What I really do NOT understand is all the complaints about Joy - Joy is our main character - and how she figures things out and how come no one else is.

If you can't tell she's probably cast as The Chosen Of Fate in some way by _very_ early in the first book, then I'm shocked, but even more, _most_ of her figure-it-out is working with knowledge/training/information from allies...and the back story supporting those allies and that training is all on the table (some more visibly than others, but we've met or heard about every person required, and had the training background explained), by the end of chapter three of the first book. As far as I can tell this remains true through the end of the second book at least.

In point of fact, Joy is _not_ very quick to understand the information she's given in some cases, and in one case she completely drops the ball until it's too late. Which I think is very realistic and made the story interesting.
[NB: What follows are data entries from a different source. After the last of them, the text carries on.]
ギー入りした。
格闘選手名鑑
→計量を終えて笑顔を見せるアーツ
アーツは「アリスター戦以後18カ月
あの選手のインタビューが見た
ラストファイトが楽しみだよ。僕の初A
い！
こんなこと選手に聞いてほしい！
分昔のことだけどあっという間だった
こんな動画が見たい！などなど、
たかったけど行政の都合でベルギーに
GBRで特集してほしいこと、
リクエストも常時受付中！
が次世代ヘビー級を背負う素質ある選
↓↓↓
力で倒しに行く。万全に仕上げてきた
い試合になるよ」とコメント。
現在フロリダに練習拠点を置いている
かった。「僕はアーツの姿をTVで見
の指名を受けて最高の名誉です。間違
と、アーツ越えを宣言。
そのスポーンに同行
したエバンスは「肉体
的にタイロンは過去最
If Joy is being brilliant, either she's been trained in whatever-it-is previously, or she just got a hint (often delivered with a sledgehammer) from one of her known sources. Very rarely (if ever) does she have inspirations all her own that are breakthrough in any way.

You can certainly criticize the books - besides the continuity issues, the breadth of her training is astonishing and her allies are too. But the author doesn't keep inventing new things; it's the existing ones acting, and not arbitrary left turns.